Claro, pode-se afirmar "ah, mas a mentalidade é diferente na altura". Claro que era. O espetáculo tinha de continuar, e não interessava se fosse um "zé ninguém" ou o campeão do mundo. Mas, por incrível que pareça, o acidente de Williamson foi o virar de pagina em termos de mentalidade. Até entre os pilotos. Não foi por acaso que numa das fotos, pode-se ver o BRM de Niki Lauda a passar pelos destroços do March de Williamson. Tempos depois, disse que, se soubesse o que se tinha passado, não teria hesitado em parar e tentar salvá-lo. Bem vistas as coisas, pode agradecer ao sacrifício dele porque foi isso acabou por salvar a sua própria vida, quando três anos e três dias depois, quatro pilotos - Brett Lunger, Guy Edwards, Arturo Merzário e Harald Ertl - o retiraram do seu carro em chamas, no Nurburgring Norschleife. 

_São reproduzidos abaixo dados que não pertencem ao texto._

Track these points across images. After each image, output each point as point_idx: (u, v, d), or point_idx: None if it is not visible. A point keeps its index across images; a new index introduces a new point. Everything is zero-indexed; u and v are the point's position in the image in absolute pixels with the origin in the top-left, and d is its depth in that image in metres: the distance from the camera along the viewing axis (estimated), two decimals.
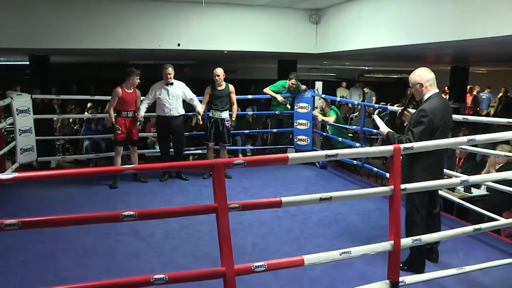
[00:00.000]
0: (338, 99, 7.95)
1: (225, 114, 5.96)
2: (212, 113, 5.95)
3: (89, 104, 9.35)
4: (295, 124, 7.14)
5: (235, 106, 6.11)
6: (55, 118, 8.89)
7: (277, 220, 4.53)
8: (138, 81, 5.75)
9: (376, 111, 8.80)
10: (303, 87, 7.08)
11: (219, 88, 5.92)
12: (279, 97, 6.91)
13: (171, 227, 4.26)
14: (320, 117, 6.96)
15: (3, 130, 6.30)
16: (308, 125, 7.04)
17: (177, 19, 7.56)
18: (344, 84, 13.93)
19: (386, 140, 3.34)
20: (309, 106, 7.02)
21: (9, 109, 6.04)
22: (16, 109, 5.90)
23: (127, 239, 4.02)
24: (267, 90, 7.09)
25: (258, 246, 3.93)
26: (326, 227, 4.42)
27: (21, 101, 6.01)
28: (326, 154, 2.78)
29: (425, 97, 3.29)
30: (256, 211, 4.13)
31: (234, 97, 6.06)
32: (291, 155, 2.63)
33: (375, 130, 6.10)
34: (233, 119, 6.11)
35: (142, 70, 5.84)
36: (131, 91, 5.76)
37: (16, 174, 2.15)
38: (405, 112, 3.66)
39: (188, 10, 7.54)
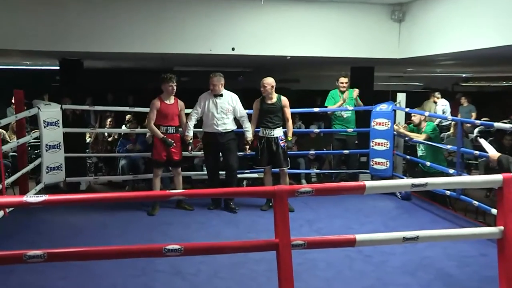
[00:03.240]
0: (427, 114, 7.74)
1: (278, 132, 5.94)
2: (263, 132, 5.96)
3: (127, 117, 9.47)
4: (371, 144, 7.07)
5: (290, 123, 6.07)
6: (88, 133, 9.23)
7: (348, 261, 4.44)
8: (173, 87, 5.84)
9: (476, 130, 8.46)
10: (355, 91, 7.15)
11: (269, 102, 5.93)
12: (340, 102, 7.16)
13: (220, 264, 4.27)
14: (406, 133, 6.75)
15: (27, 145, 6.55)
16: (388, 146, 6.93)
17: (231, 19, 7.69)
18: (436, 95, 12.25)
19: (498, 167, 3.15)
20: (389, 122, 6.91)
21: (35, 121, 6.26)
22: (44, 121, 6.10)
23: (166, 278, 4.05)
24: (329, 108, 7.30)
25: None
26: (410, 274, 4.26)
27: (49, 111, 6.21)
28: (412, 184, 2.72)
29: None
30: (323, 249, 4.08)
31: (288, 111, 6.03)
32: (369, 183, 2.59)
33: (477, 152, 5.83)
34: (289, 138, 6.05)
35: (188, 77, 5.98)
36: (172, 102, 5.92)
37: (46, 197, 2.24)
38: None
39: (244, 9, 7.67)
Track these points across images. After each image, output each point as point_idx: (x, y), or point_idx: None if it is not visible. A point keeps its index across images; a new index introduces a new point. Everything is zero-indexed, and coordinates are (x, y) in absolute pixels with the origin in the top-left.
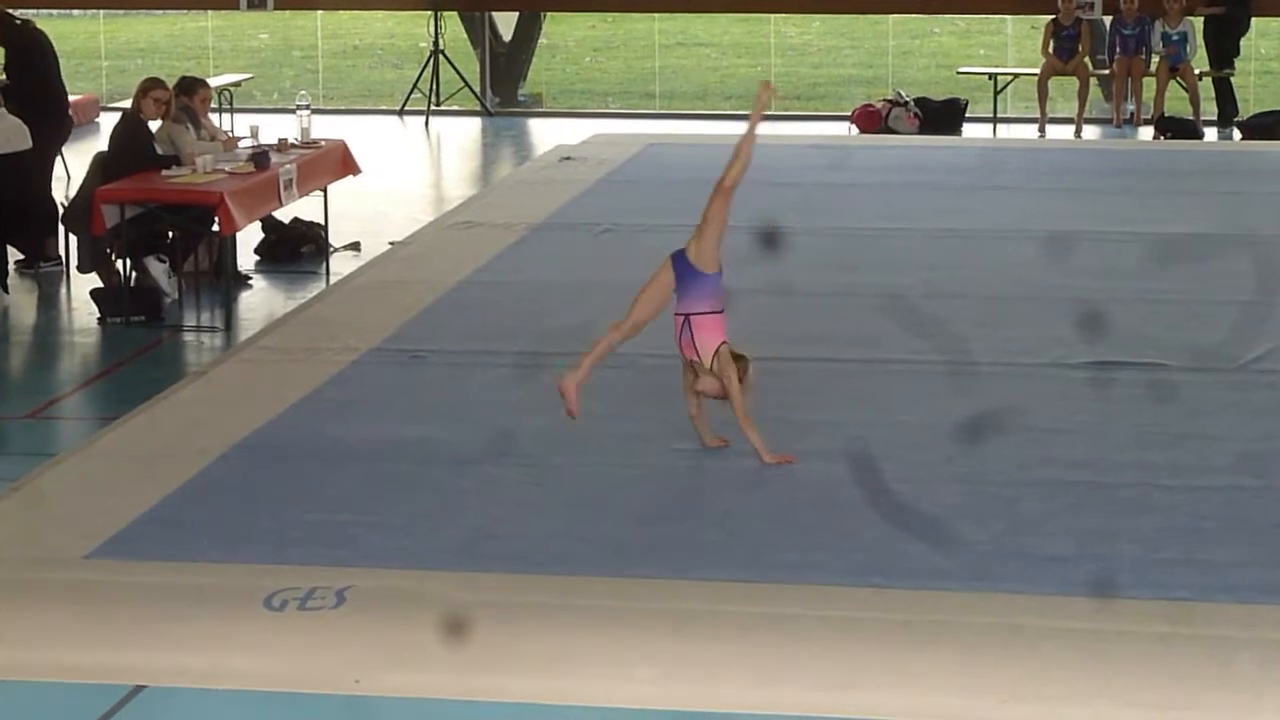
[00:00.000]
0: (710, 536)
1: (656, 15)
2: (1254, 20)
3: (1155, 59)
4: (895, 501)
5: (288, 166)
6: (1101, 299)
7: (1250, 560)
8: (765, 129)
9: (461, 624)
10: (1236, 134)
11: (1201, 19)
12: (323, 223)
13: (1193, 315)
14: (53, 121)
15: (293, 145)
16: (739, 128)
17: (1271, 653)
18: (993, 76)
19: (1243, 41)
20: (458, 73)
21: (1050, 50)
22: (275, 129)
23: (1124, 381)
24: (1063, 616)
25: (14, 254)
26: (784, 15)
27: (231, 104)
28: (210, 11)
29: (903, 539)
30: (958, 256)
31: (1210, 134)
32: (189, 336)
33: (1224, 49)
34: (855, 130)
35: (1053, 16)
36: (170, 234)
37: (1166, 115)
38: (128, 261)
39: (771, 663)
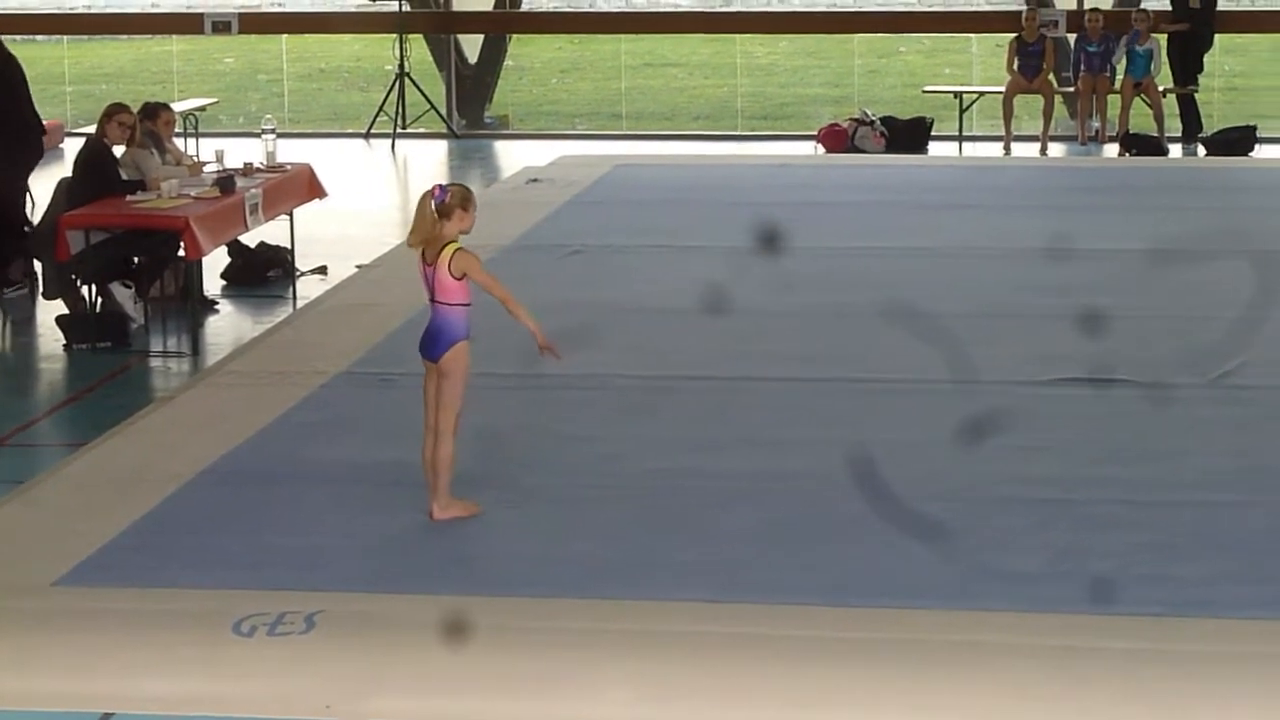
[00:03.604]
0: (686, 557)
1: (623, 36)
2: (1218, 37)
3: (1120, 76)
4: (891, 513)
5: (253, 191)
6: (1070, 316)
7: (1222, 575)
8: (732, 149)
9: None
10: (1201, 150)
11: (1166, 36)
12: (289, 246)
13: (1161, 331)
14: (25, 144)
15: (258, 169)
16: (707, 148)
17: (1244, 667)
18: (958, 95)
19: (1207, 58)
20: (424, 95)
21: (1015, 68)
22: (241, 153)
23: (1093, 398)
24: (1037, 633)
25: None
26: (751, 35)
27: (197, 128)
28: (175, 36)
29: (876, 557)
30: (925, 275)
31: (1175, 150)
32: (156, 362)
33: (1188, 66)
34: (822, 149)
35: (1017, 34)
36: (136, 259)
37: (1131, 132)
38: (93, 287)
39: (746, 683)
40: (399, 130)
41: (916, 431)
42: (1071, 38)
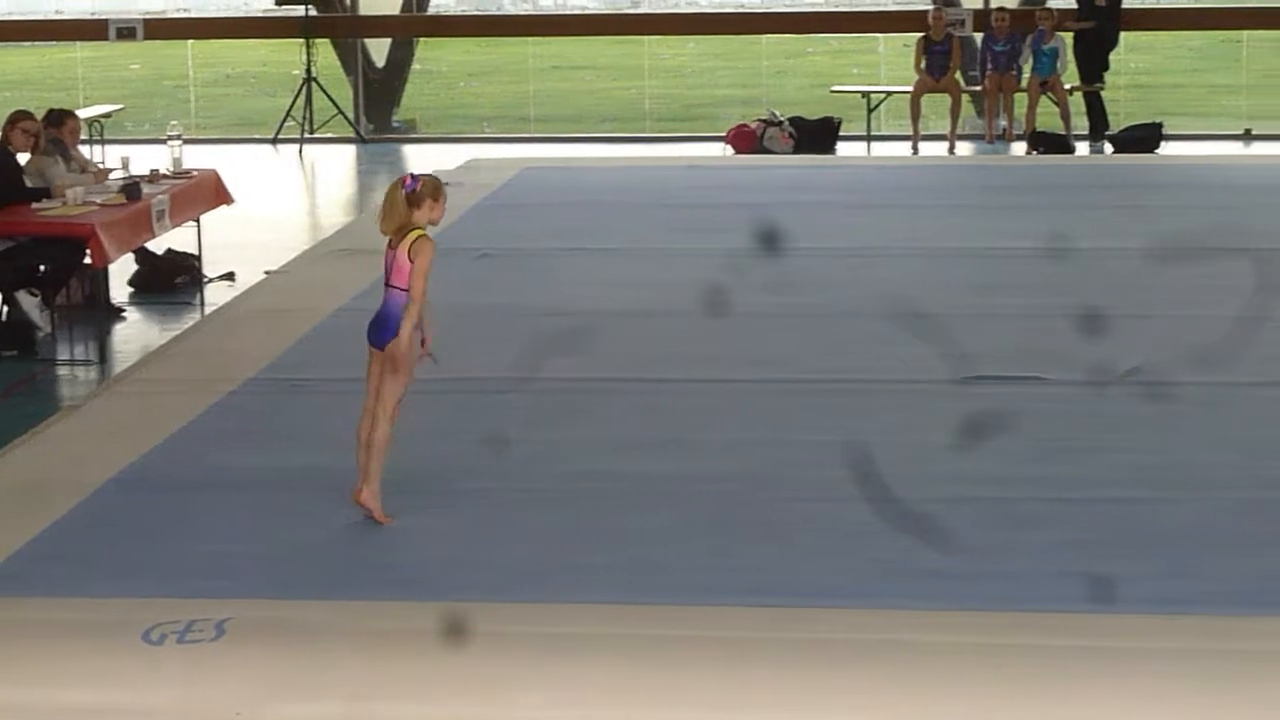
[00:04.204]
0: (602, 559)
1: (531, 39)
2: (1123, 35)
3: (1026, 74)
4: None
5: (160, 197)
6: (980, 314)
7: (1143, 572)
8: (641, 150)
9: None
10: (1108, 147)
11: (1072, 34)
12: (197, 253)
13: (1067, 327)
14: None
15: (164, 176)
16: (616, 150)
17: (1168, 663)
18: (866, 95)
19: (1113, 56)
20: (331, 100)
21: (922, 67)
22: (147, 160)
23: (1007, 396)
24: (959, 632)
25: None
26: (659, 37)
27: (103, 135)
28: (80, 43)
29: (796, 557)
30: (834, 275)
31: (1082, 148)
32: (63, 370)
33: (1094, 63)
34: (731, 150)
35: (924, 34)
36: (41, 267)
37: (1039, 130)
38: None
39: (659, 685)
40: (306, 135)
41: (833, 432)
42: (978, 37)
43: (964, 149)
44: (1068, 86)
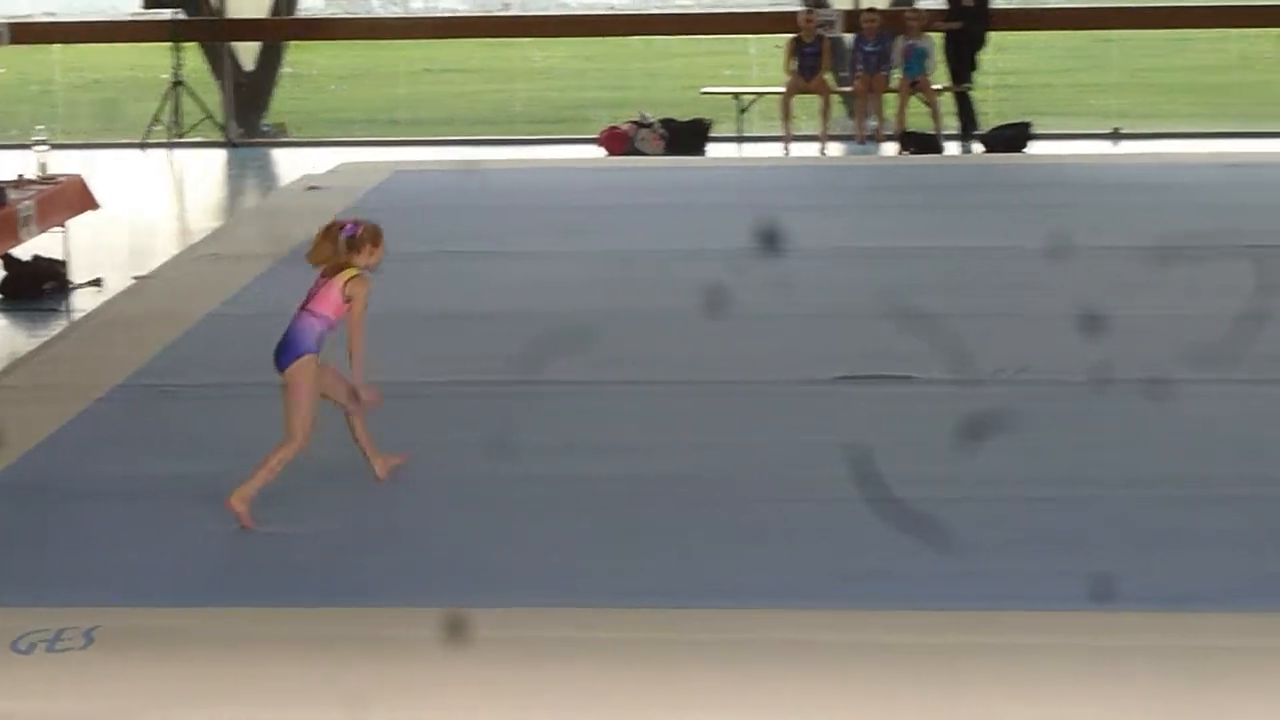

Dezenas de milhões de pessoas, um pouco por toda a Europa ocidental e América do Norte, viram, em direto e via satélite, a morte de uma pessoa diante dos seus olhos, e não esqueceram do que viram. E a partir dali, pediram para que agissem de forma mais robusta perante uma situação destas. E foi o que aconteceu, quando a segurança aumentou muito em termos de carros, circuitos, comissários e pilotos. 

Contudo, não impediu outros acidentes graves, como o de Niki Lauda, ou mortais, como Francois Cevért, Ronnie Peterson ou Gilles Villeneuve, mas ali a segurança melhorou imenso. As corridas são paradas - e até concluídas quando acontecem um acidente. Os circuitos são muito melhores, os comissários são mais ágeis - por vezes, exageram, como no caso das corridas à chuva. Mas a mentalidade "o espetáculo tem de continuar" já não existe mais. 

Aliás, já nem querem mais. O que desejam é um equilíbrio entre um lado e o excesso de cautelas em relação à segurança, especialmente quando o tempo se põe cara feia, como está na Bélgica nesta final de semana. 

Quem conhece a história, sabe como acabou: Williamson acabou por ser um dos maiores talentos desperdiçados do automobilismo, Purley, um antigo soldado de elite e herdeiro do maior fabricante de frigoríficos no Reino Unido, foi condecorado pelo seu ato de coragem, e morreu num acidente aéreo em 1985, oito anos depois de um grave acidente em Silverstone, na qualificação para o GP britânico. 

E hoje passa meio século. Muito provavelmente, quem ver as imagens dessa corrida, não esquecerá mais.